=== What the task requires ===
Of the records that follow, copy only the lines from the line containing "02:07:19.40 | |" to the line containing "02:31:26.20 | |", both included, exactly as written.

(Dataset entries)
►

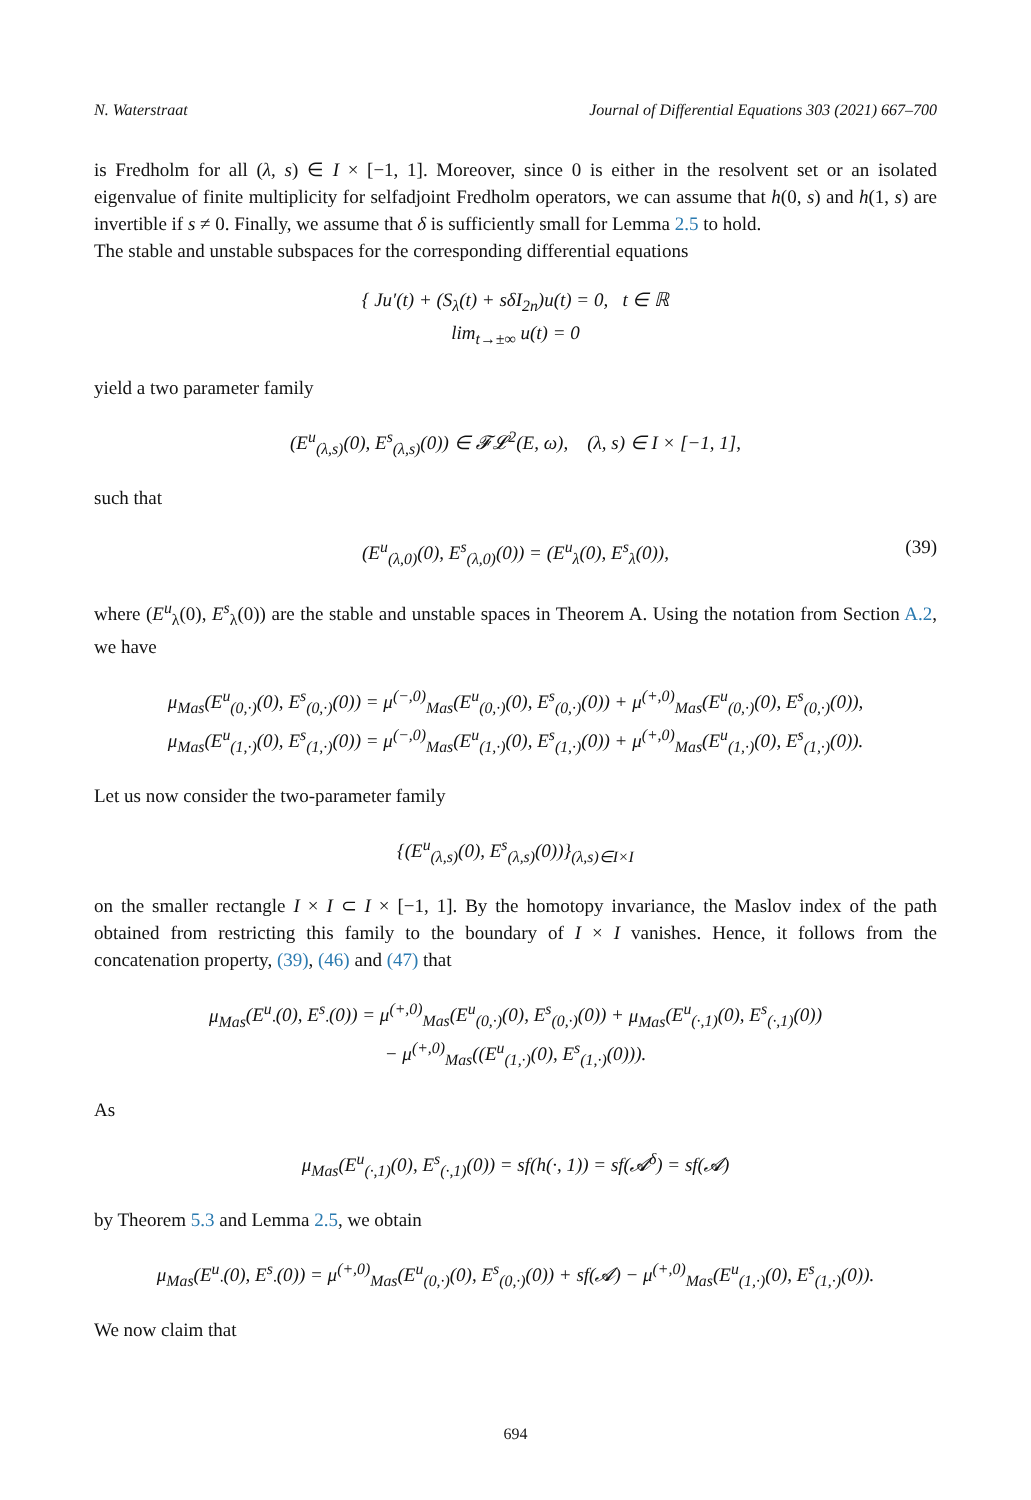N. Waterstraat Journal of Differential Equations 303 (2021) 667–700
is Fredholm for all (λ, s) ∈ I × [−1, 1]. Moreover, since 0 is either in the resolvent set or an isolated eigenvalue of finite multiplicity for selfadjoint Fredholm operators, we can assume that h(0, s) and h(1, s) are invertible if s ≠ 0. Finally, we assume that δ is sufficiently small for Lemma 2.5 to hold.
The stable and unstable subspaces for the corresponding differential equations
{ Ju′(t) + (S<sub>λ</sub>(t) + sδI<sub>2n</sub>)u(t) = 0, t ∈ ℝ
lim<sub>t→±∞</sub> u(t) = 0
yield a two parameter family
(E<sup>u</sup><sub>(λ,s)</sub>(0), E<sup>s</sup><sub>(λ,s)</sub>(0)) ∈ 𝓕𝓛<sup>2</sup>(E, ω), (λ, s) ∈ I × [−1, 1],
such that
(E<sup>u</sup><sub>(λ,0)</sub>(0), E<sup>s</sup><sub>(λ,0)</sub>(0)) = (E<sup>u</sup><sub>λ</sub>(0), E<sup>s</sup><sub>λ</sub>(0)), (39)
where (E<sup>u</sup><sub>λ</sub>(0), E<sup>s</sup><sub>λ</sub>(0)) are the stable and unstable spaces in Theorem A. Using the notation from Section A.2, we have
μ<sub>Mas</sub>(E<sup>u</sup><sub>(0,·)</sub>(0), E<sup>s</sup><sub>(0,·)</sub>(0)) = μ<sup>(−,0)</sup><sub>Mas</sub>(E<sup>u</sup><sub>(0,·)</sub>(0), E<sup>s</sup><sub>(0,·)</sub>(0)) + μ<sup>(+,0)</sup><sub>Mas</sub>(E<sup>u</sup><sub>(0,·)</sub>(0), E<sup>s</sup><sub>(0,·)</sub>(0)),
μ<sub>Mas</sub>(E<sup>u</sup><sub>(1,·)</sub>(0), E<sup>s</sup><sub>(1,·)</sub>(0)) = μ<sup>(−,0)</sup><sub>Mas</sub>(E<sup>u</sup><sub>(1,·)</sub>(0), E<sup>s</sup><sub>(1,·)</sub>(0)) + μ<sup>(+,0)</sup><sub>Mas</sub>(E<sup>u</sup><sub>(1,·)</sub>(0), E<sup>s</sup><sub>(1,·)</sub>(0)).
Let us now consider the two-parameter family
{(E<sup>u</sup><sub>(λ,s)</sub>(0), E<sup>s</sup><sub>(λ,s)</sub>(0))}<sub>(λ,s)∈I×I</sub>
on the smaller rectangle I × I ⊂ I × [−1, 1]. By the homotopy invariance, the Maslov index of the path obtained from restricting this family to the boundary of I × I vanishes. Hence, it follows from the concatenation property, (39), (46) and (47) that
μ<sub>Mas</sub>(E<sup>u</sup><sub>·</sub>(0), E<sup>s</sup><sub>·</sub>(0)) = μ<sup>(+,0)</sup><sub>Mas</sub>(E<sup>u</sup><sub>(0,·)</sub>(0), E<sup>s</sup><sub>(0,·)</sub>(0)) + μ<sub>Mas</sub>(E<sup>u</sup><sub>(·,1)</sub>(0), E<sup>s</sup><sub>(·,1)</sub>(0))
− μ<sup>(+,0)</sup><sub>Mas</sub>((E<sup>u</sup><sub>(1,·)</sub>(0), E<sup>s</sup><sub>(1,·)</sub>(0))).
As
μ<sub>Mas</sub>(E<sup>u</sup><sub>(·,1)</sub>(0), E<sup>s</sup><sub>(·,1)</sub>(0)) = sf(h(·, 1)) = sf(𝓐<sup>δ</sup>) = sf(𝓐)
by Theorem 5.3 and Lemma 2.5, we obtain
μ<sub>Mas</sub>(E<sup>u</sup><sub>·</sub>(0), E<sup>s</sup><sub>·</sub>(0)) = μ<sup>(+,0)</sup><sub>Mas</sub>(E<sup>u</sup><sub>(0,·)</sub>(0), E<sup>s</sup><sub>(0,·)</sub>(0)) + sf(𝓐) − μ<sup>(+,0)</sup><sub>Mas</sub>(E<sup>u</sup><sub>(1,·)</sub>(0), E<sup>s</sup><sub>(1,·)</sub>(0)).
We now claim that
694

◄
►

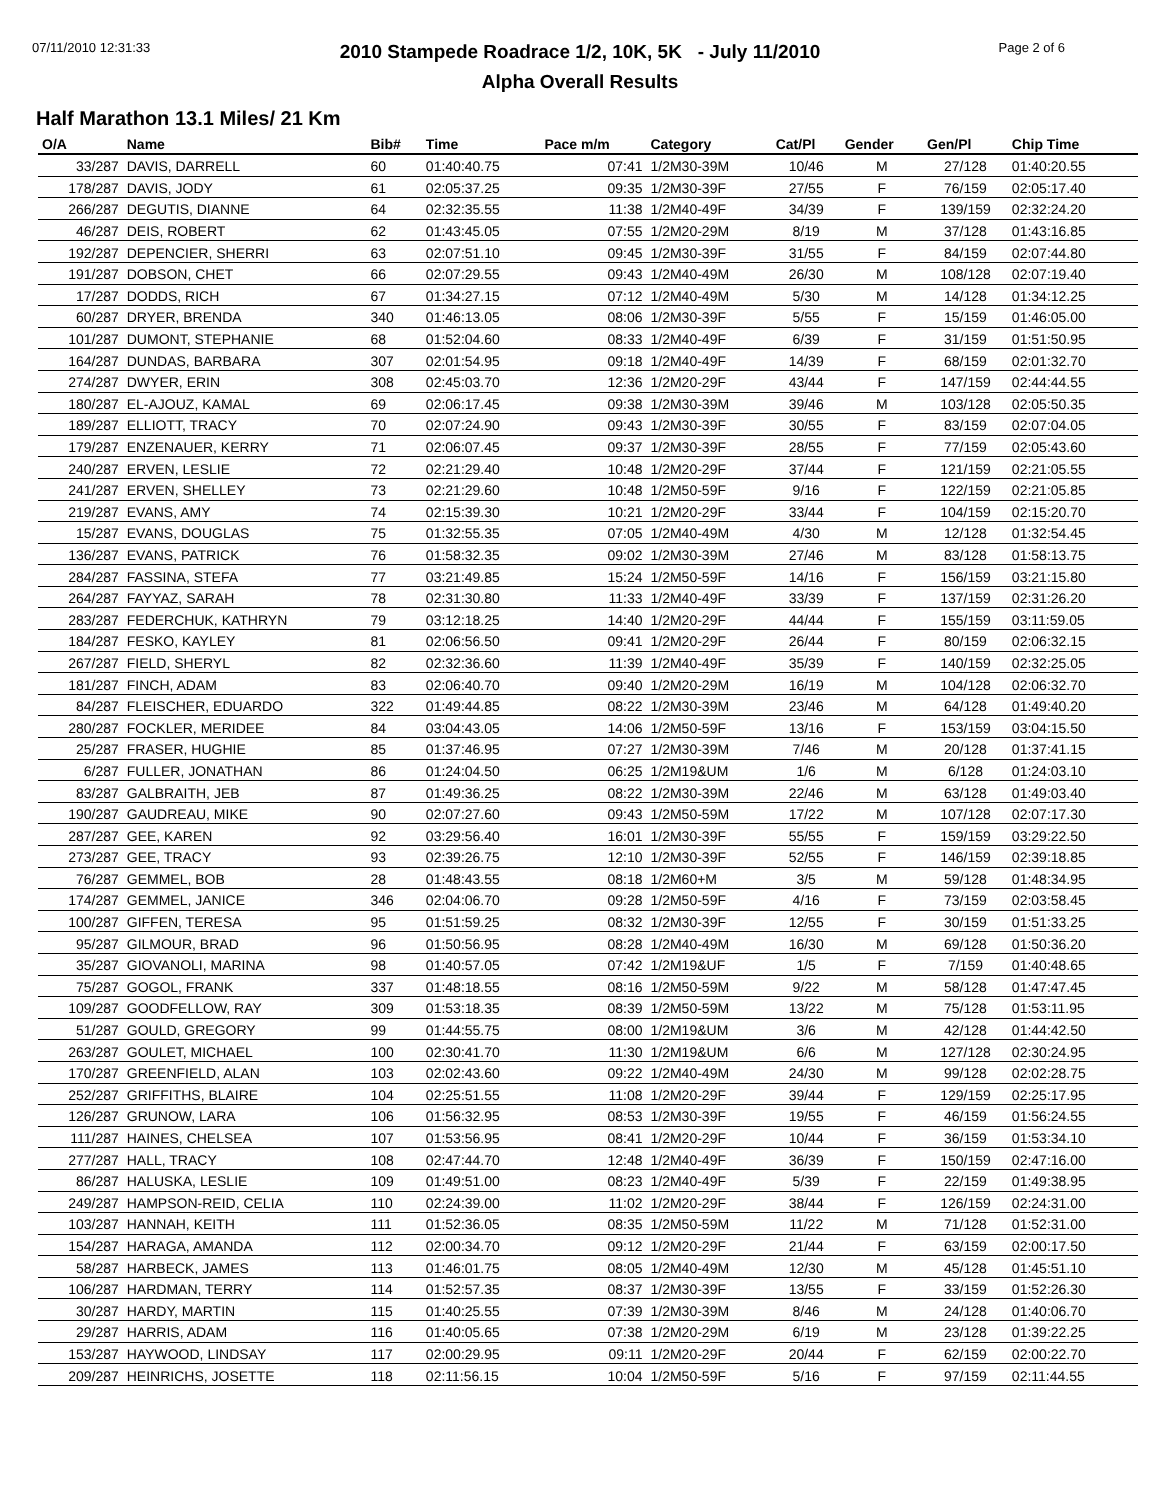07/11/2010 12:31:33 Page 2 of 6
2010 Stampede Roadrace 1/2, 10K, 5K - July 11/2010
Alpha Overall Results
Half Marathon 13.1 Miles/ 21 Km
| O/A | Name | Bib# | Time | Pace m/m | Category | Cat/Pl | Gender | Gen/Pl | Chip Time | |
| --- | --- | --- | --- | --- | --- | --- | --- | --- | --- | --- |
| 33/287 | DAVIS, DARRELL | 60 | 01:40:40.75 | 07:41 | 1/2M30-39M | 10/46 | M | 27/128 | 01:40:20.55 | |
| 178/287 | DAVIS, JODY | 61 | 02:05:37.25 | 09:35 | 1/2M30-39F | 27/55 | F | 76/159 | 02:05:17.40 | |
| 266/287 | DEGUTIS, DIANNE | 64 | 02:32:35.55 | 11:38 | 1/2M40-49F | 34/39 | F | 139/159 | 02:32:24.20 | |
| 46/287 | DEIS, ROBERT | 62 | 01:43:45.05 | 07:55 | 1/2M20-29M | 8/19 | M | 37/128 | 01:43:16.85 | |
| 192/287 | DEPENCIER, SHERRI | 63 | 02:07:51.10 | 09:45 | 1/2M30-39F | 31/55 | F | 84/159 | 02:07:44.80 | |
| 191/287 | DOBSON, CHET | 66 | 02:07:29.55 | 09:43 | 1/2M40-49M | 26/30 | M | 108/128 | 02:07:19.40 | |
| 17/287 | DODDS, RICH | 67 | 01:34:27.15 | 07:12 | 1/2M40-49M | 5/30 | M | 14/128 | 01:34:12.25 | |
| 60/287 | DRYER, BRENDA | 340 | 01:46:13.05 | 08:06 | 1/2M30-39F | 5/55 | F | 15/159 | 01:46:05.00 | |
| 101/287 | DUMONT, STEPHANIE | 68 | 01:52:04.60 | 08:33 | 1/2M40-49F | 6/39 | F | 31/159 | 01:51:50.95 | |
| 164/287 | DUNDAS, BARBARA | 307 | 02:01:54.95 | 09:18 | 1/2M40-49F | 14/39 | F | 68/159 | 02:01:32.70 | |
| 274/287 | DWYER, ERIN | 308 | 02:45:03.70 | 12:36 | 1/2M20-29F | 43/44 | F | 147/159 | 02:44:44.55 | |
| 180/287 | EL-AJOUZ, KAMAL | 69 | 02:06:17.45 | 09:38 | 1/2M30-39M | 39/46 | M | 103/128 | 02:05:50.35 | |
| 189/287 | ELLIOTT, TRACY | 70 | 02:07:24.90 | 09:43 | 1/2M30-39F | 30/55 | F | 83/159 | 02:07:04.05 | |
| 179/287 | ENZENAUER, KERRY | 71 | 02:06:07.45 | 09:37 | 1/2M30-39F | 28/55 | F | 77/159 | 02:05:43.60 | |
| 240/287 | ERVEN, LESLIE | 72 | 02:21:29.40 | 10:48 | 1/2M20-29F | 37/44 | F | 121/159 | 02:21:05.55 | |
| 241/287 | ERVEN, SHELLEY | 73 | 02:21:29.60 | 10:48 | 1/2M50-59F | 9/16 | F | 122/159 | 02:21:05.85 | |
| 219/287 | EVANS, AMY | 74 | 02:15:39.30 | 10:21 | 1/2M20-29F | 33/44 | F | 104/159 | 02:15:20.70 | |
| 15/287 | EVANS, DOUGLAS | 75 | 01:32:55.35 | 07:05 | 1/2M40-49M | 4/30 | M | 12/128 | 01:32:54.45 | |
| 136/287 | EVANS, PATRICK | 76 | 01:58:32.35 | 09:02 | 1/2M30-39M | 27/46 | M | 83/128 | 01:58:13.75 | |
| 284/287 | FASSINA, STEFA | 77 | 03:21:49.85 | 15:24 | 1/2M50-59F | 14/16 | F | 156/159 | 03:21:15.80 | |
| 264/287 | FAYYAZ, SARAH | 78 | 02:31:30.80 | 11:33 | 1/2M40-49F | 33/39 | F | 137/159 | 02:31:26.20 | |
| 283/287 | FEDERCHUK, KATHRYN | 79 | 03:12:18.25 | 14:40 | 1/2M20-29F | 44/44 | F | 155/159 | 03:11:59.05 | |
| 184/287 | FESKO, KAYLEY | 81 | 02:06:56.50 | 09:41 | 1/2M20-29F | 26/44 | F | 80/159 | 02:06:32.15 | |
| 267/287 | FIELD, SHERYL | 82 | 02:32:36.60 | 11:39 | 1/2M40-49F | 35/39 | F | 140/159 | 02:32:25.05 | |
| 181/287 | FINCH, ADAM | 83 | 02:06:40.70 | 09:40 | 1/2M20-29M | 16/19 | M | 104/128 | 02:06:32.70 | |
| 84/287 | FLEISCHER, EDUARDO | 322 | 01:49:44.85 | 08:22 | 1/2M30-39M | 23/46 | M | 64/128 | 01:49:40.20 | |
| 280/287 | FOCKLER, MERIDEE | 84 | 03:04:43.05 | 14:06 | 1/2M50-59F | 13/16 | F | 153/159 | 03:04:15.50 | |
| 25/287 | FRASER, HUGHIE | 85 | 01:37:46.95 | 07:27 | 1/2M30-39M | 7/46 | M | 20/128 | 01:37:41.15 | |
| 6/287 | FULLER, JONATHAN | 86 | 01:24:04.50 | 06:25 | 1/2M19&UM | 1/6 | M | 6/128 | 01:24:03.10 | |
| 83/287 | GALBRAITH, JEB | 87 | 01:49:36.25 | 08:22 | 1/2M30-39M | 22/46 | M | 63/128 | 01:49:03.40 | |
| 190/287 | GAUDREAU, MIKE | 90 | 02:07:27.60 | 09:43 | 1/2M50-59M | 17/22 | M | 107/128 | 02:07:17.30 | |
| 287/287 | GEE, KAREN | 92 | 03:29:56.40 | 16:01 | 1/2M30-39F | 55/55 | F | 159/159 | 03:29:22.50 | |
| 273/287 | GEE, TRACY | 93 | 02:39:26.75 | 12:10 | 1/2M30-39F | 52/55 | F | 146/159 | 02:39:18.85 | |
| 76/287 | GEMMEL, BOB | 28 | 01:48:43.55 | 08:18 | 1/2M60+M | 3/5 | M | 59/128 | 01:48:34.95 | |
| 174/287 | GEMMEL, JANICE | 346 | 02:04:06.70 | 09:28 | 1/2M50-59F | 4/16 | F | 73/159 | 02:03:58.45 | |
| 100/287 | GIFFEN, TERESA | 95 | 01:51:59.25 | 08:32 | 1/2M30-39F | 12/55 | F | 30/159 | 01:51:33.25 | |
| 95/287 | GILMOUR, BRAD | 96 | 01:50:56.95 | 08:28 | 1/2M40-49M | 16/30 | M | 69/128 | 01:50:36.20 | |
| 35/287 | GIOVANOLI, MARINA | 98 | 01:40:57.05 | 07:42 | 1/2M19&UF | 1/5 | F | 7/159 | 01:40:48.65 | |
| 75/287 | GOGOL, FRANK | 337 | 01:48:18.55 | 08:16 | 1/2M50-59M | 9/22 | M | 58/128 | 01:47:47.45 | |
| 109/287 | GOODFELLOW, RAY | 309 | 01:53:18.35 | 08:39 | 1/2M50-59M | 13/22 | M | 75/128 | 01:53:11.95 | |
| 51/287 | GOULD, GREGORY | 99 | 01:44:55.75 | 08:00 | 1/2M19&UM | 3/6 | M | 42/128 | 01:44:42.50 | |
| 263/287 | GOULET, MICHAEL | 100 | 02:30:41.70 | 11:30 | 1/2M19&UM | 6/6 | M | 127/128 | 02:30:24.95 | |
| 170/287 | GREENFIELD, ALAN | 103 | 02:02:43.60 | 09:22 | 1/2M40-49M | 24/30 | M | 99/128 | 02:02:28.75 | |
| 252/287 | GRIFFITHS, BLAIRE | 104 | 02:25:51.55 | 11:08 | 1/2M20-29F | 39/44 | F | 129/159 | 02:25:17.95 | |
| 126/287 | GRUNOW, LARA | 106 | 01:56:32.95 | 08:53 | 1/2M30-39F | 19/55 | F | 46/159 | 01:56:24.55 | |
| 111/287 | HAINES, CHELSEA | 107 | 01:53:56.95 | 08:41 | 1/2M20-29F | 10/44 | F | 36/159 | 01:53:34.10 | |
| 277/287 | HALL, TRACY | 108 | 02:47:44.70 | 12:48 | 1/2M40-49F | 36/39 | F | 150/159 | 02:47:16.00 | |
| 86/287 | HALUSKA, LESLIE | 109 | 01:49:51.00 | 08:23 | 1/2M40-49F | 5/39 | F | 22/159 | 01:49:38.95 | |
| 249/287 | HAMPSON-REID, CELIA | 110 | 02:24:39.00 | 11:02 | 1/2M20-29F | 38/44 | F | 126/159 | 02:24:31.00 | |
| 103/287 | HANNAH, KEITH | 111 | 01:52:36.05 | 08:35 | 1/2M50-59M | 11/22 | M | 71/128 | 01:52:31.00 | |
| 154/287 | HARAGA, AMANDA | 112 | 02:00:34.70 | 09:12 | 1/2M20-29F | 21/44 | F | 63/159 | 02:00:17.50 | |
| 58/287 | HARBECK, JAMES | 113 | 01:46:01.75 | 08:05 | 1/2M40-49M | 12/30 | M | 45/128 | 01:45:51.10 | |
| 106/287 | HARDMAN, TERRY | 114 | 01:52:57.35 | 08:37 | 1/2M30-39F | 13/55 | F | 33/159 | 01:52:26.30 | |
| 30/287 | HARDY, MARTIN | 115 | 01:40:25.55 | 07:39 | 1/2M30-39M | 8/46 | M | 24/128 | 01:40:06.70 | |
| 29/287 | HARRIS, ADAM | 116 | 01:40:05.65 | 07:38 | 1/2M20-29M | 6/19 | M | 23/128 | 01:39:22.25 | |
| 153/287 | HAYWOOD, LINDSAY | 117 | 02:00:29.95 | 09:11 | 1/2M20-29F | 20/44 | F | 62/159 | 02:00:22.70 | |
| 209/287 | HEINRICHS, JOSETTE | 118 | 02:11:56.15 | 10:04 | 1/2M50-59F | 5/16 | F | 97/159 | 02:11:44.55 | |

◄

=== Answer space ===
| 191/287 | DOBSON, CHET | 66 | 02:07:29.55 | 09:43 | 1/2M40-49M | 26/30 | M | 108/128 | 02:07:19.40 | |
| 17/287 | DODDS, RICH | 67 | 01:34:27.15 | 07:12 | 1/2M40-49M | 5/30 | M | 14/128 | 01:34:12.25 | |
| 60/287 | DRYER, BRENDA | 340 | 01:46:13.05 | 08:06 | 1/2M30-39F | 5/55 | F | 15/159 | 01:46:05.00 | |
| 101/287 | DUMONT, STEPHANIE | 68 | 01:52:04.60 | 08:33 | 1/2M40-49F | 6/39 | F | 31/159 | 01:51:50.95 | |
| 164/287 | DUNDAS, BARBARA | 307 | 02:01:54.95 | 09:18 | 1/2M40-49F | 14/39 | F | 68/159 | 02:01:32.70 | |
| 274/287 | DWYER, ERIN | 308 | 02:45:03.70 | 12:36 | 1/2M20-29F | 43/44 | F | 147/159 | 02:44:44.55 | |
| 180/287 | EL-AJOUZ, KAMAL | 69 | 02:06:17.45 | 09:38 | 1/2M30-39M | 39/46 | M | 103/128 | 02:05:50.35 | |
| 189/287 | ELLIOTT, TRACY | 70 | 02:07:24.90 | 09:43 | 1/2M30-39F | 30/55 | F | 83/159 | 02:07:04.05 | |
| 179/287 | ENZENAUER, KERRY | 71 | 02:06:07.45 | 09:37 | 1/2M30-39F | 28/55 | F | 77/159 | 02:05:43.60 | |
| 240/287 | ERVEN, LESLIE | 72 | 02:21:29.40 | 10:48 | 1/2M20-29F | 37/44 | F | 121/159 | 02:21:05.55 | |
| 241/287 | ERVEN, SHELLEY | 73 | 02:21:29.60 | 10:48 | 1/2M50-59F | 9/16 | F | 122/159 | 02:21:05.85 | |
| 219/287 | EVANS, AMY | 74 | 02:15:39.30 | 10:21 | 1/2M20-29F | 33/44 | F | 104/159 | 02:15:20.70 | |
| 15/287 | EVANS, DOUGLAS | 75 | 01:32:55.35 | 07:05 | 1/2M40-49M | 4/30 | M | 12/128 | 01:32:54.45 | |
| 136/287 | EVANS, PATRICK | 76 | 01:58:32.35 | 09:02 | 1/2M30-39M | 27/46 | M | 83/128 | 01:58:13.75 | |
| 284/287 | FASSINA, STEFA | 77 | 03:21:49.85 | 15:24 | 1/2M50-59F | 14/16 | F | 156/159 | 03:21:15.80 | |
| 264/287 | FAYYAZ, SARAH | 78 | 02:31:30.80 | 11:33 | 1/2M40-49F | 33/39 | F | 137/159 | 02:31:26.20 | |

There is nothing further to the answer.